Колыма ты, Колыма, дальняя планета,
двенадцать месяцев — зима, остальное — лето…

 
   По складу натуры Васек-растратчик был похож на горьковского Луку. Он не упускал случая утешить страдающего ближнего своего. Даже для больных куриной слепотой он находил слова надежды. И его жадно слушали.
   — Ничего, девки, вам только до Колымы добраться бы! Там знаешь как морзверя есть будете? Килами! Прямо в зоне, в бочках стоит, вот как здесь вода! Живой витамин А, спроси хоть лекпома! Для глаз, главное дело, лучше нет. Как сжуешь куска два-три — и все! И забудешь про куриную слепоту.
   И для пожилых женщин, которых в этапе было, правда, немного, но которые страдали больше нас, молодых, Васек-растратчик изыскивал радостные перспективы.
   — Не тушуйся, мамаша, само главно — не тушуйся! На Колыме ты еще не старуха будешь. Там знаешь, как говорится? Сорок градусов — не водка, тысяча верст — не дорога, тысяча рублей — не деньги, шестьдесят градусов — не мороз, а шестьдесят лет — не старуха! Мы тебя, мамаша, еще замуж отдадим, увидишь!
   И хотя всем было ясно, что Васьковы рассказы надо, как говорили наши следователи, «перевести на язык тридцать седьмого года», все ж его речи об обетованной земле, стране Колыме, как сладкий яд, проникали в сознание многих.
   Все чаще стали наши бредовые ночи наряду со стонами и скрежетанием зубов прорезываться возгласами:
   — Хоть бы уж скорее на Колыму!
   И Васек-растратчик, ведавший этапными списками, стал частенько подмигивать нам, шепча своим утешительным голоском:
   — Скоро уж!


4. Пароход «Джурма»


   Это был старый, видавший виды пароход. Его медные части — поручни, каемки трапов, капитанский рупор — все было тусклое, с прозеленью. Его специальностью была перевозка заключенных, и вокруг него ходили зловещие слухи: о делах, о том, что в этапе умерших зэков бросают акулам даже без мешков.
   Нас почему-то долго не принимали на борт, и мы несколько часов качались в огромных деревянных лодках, стоявших на причале, у набережной. Экипаж «Джурмы» неторопливо подготовлял судно к рейсу. Мы видели матросов, гоняющих по палубе тяжелые веревочные швабры, видели капитана и штурмана, бесцеремонно разглядывавших нас в бинокли.
   День отплытия был пасмурный, с низкими неподвижными тучами над головой. Только временами в тучах возникали промоины и сквозь них просачивались столбы солнечного света. Куски грязновато-серой пены бились об иллюминаторы.
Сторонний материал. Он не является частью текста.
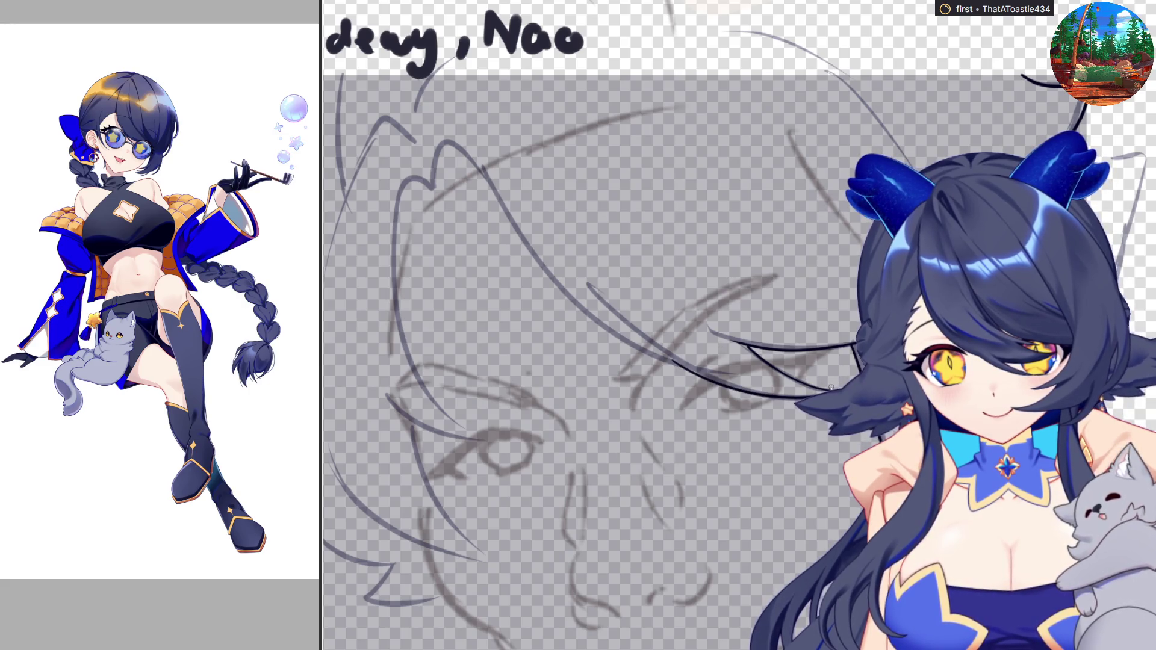
key(h)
Казалось, даже воздух насыщен тревогой и ожиданием беды. И все-таки ко всему примешивалось еще и любопытство. Ведь как бы то ни было, а мне предстоял первый в моей жизни морской переход.
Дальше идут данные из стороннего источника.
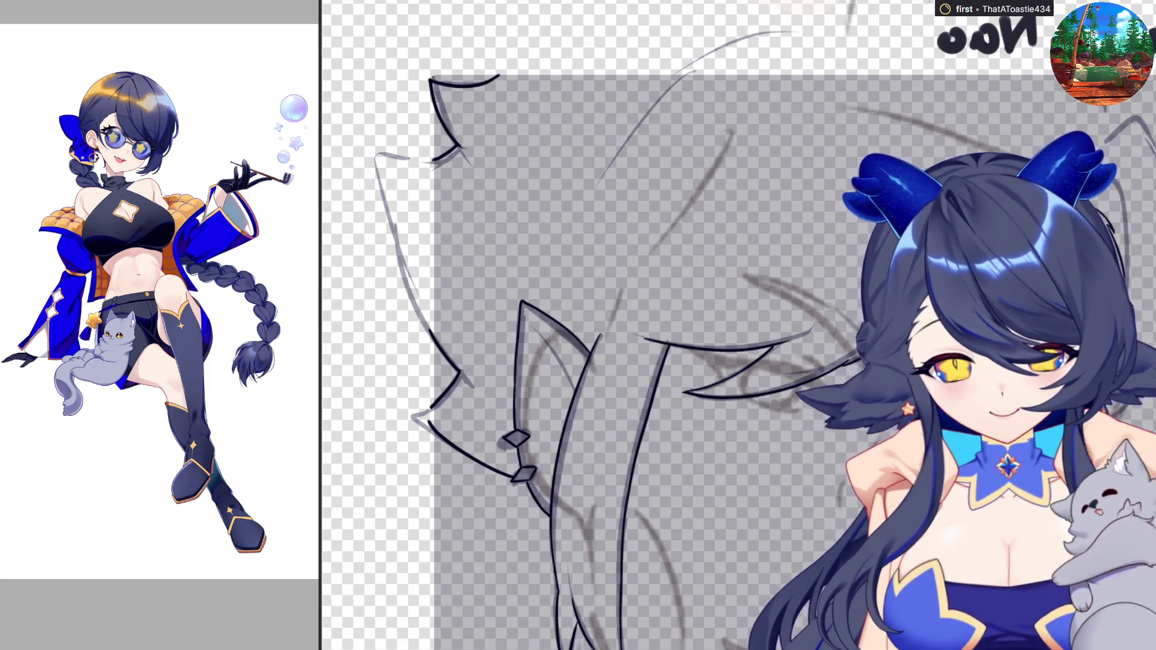
key(m)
   Сидеть в лодке было очень неудобно и томительно. В тесноте затекали ноги, от голода и морского воздуха кружилась голова и все время подташнивало. Но самое ужасное — это было пение. Даже сейчас, спустя 25 лет, я краснею от стыда при воспоминании об этой «художественной самодеятельности», хотя лично я за нее не в ответе. Ведь это не мне и не моим друзьям пришла в голову идея затянуть задорные комсомольские песни.
   Ира Мухина на воле была балериной, сидела по шестому пункту, за какой-то ужин с иностранными поклонниками своего таланта. Вид открывшихся перед нами водных просторов навел ее на мысль о Волге. Она запела:
   — «Красавица народная, как море полноводная…»
   Несколько голосов подхватило:
   — «Как Родина, свободная…»
   — Замолчите, сейчас же замолчите, — кричала Тамара Варазашвили, — где ваше человеческое достоинство?
   — Чего ты хочешь от этой капеллы из края непуганых идиотов? — с гримасой глубокого отвращения перебивала ее Нина Гвиниашвили.
   Обиженные хористы демонстративно перешли на фортиссимо. Напрасно Аня Атабаева, бывший секретарь райкома партии из Краснодара, пыталась своим басовитым голосом перекричать их, убеждая, что в этой обстановке такое пение о свободной Родине может быть воспринято как насмешка и вызов.
   Ах, какой там вызов! Я лично восприняла этот хор как постыдное пресмыкательство. До сих пор с содроганием вспоминаю, как заулыбались капитан «Джурмы» и его штурман, как они зашептались и стали передавать из рук в руки бинокль, чтобы получше разглядеть оригинальных любительниц хорового пения.
   Посадка… Посадка… Какие-то подъемы, спуски, карабканье по утлым лесенкам. Кажется, я держусь на ногах только потому, что упасть некуда. Мы движемся плотной массой, я льюсь, как капля этой серой волны. Я больна. Я совсем больна. Еще утром в день этапа у меня был сильный жар и неудержимый цинготный понос. Я скрыла это, чтобы не отстать от этапа, от друзей. И сейчас, во время посадки на «Джурму», сознание мое по временам потухает и я живу в отрывочном, не совсем связном мире.
   Наконец-то мы в трюме. Здесь плотная, скользкая духота. Нас много, очень много. Мы стиснуты так, что не продохнуть. Сидим и лежим прямо на грязном полу, друг на друге. Сидим раздвинув ноги, чтобы между ними мог поместиться еще кто-нибудь. Ах, наш седьмой вагон! Как он был, оказывается, комфортабелен! Ведь там были нары.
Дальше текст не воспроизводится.